International - English

Cart Console

Topic Center

Contact Sales

Home > Developer > Python

Python crawler Development "1th" "Regular expression"

Last Update:2018-07-29 Source: Internet

Author: User

Developer on Alibaba Coud: Build your first app with APIs, SDKs, and tutorials on the Alibaba Cloud. Read more ＞

1. Regular expressions

It is a logical formula for string manipulation, which is to make a "rule string" that is used to express a filter logic for a string by using a predefined set of specific characters and combinations of these specific characters.

2. Re module

2.1, Re module use steps:

Use compile() a function to compile the string form of a regular expression into an Pattern object
A match object is obtained by matching the text by a Pattern series of methods provided by the object to find the matching result.
Finally, use the Match properties and methods provided by the object to get information and perform other actions as needed

2.2, compile ()

The compile function compiles regular expressions and generates a Pattern object, which is typically used in the following form:

Import re# compiles regular expressions into pattern objects pattern = Re.compile (R ' \d+ ')

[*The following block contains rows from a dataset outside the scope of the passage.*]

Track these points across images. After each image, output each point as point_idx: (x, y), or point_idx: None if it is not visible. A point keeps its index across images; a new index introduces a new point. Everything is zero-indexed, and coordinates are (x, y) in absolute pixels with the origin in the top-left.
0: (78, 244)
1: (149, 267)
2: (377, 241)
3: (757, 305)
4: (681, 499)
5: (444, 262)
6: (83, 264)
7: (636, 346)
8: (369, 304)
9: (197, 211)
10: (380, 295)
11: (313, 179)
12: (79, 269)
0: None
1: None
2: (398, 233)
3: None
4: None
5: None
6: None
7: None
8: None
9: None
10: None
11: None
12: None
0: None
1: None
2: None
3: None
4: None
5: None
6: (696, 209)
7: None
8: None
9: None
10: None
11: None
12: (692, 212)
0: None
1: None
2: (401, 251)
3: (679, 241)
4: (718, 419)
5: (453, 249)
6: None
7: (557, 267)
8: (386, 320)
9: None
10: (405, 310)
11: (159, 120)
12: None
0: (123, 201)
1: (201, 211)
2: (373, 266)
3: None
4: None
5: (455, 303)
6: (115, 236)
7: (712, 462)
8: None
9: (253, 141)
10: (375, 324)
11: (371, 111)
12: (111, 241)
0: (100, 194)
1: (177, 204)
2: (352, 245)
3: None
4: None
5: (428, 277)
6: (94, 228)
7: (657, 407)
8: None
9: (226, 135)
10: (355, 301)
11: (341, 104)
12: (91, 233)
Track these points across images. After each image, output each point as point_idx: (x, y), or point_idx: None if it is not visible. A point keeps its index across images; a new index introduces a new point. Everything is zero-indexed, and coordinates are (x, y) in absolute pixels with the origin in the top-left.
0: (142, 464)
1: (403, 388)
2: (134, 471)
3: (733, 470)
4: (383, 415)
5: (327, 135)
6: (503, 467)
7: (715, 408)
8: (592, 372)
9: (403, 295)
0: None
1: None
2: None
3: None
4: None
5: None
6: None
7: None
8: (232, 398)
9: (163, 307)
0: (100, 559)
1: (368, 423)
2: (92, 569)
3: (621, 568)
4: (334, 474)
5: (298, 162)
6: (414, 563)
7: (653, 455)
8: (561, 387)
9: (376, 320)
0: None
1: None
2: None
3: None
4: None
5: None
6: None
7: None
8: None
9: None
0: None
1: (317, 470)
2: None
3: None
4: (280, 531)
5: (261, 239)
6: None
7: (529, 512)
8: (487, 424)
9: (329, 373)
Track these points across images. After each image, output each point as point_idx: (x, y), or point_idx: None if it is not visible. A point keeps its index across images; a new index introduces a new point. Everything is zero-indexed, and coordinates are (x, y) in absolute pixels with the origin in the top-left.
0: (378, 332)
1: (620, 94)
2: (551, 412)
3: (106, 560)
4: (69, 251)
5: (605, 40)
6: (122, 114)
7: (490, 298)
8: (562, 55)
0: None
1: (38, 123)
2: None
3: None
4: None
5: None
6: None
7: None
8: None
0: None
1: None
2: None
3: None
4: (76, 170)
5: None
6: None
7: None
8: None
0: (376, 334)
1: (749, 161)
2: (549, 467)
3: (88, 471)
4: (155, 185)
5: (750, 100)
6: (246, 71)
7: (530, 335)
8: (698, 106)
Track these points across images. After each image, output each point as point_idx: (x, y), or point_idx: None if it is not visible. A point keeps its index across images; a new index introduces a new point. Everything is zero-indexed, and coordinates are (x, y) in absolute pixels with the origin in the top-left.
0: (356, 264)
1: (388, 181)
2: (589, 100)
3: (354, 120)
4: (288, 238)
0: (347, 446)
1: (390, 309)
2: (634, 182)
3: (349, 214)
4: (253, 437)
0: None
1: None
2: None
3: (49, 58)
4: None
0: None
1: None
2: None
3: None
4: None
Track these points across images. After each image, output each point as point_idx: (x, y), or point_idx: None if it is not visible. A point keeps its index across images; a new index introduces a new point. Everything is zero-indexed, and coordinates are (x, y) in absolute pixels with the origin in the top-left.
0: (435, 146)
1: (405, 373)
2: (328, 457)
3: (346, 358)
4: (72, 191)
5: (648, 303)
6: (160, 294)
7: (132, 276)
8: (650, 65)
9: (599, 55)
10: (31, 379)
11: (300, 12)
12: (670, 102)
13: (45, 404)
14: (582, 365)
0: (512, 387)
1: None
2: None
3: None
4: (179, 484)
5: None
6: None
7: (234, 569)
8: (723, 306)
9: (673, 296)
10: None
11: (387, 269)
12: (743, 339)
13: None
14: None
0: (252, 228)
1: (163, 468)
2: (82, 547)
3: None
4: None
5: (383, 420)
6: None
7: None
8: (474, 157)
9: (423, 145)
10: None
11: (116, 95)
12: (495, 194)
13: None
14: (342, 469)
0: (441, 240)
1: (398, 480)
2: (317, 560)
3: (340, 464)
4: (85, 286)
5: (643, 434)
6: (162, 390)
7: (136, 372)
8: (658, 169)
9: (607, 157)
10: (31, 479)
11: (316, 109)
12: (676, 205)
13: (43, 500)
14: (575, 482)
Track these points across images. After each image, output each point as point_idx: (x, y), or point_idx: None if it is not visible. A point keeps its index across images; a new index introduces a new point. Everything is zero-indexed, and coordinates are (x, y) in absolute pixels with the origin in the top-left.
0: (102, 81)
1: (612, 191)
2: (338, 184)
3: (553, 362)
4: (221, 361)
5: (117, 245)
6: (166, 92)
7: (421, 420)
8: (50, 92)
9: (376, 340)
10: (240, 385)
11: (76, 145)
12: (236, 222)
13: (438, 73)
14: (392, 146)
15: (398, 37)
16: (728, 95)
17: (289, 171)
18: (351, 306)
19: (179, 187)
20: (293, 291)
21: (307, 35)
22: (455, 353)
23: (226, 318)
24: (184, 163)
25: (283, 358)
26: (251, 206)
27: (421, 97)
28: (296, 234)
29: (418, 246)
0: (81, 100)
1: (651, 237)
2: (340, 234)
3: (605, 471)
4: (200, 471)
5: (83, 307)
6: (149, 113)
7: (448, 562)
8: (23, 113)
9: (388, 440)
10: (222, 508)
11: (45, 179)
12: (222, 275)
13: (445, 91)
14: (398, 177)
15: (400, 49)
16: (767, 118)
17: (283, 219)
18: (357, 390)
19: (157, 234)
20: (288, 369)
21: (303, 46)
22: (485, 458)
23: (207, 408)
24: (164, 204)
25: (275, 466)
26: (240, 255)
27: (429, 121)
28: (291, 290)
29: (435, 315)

Some common methods of Pattern objects include:

Match method: Search from start position, one match
Search method: Search from any location, one match
FindAll method: Match all, return list
Finditer method: Match all, return iterator
Split method: Split string, return list
Sub method: Replace

2.2.1, match method:

The match method is used to find the head of a string (you can also specify a starting position), which is a match, and returns if a matching result is found, rather than finding all matching results.

Its general form of use is as follows:match(string[, pos[, endpos]])

Where the string is the strings to be matched, POS and endpos are optional parameters, specifying the starting and ending positions of the string, and the default values are 0 and len (string length). So

When you do not specify POS and Endpos, the match method defaults to the header of the string.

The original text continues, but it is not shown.